▸ PROBLEM TO SOLVE:
Extract each line of the data that contains the string "Assault". The match is case-sensitive.

▸ LISTED ENTRIES:
>>

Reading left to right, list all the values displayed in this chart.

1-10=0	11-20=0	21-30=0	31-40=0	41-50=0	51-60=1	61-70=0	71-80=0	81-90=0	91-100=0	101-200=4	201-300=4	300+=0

<<
>>

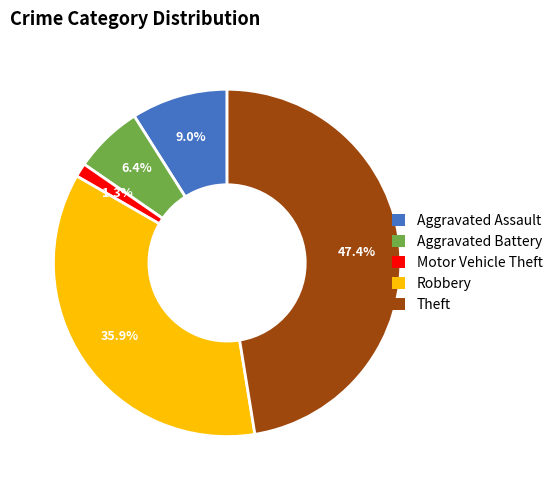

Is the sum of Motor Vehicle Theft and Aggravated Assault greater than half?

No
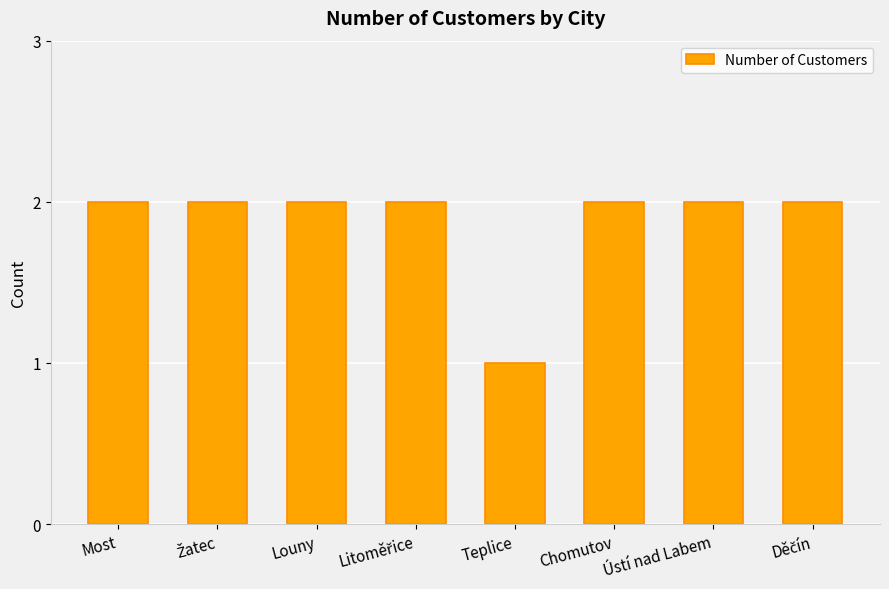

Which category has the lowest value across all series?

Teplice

<<

▸ RESPONSE AREA:
Is the sum of Motor Vehicle Theft and Aggravated Assault greater than half?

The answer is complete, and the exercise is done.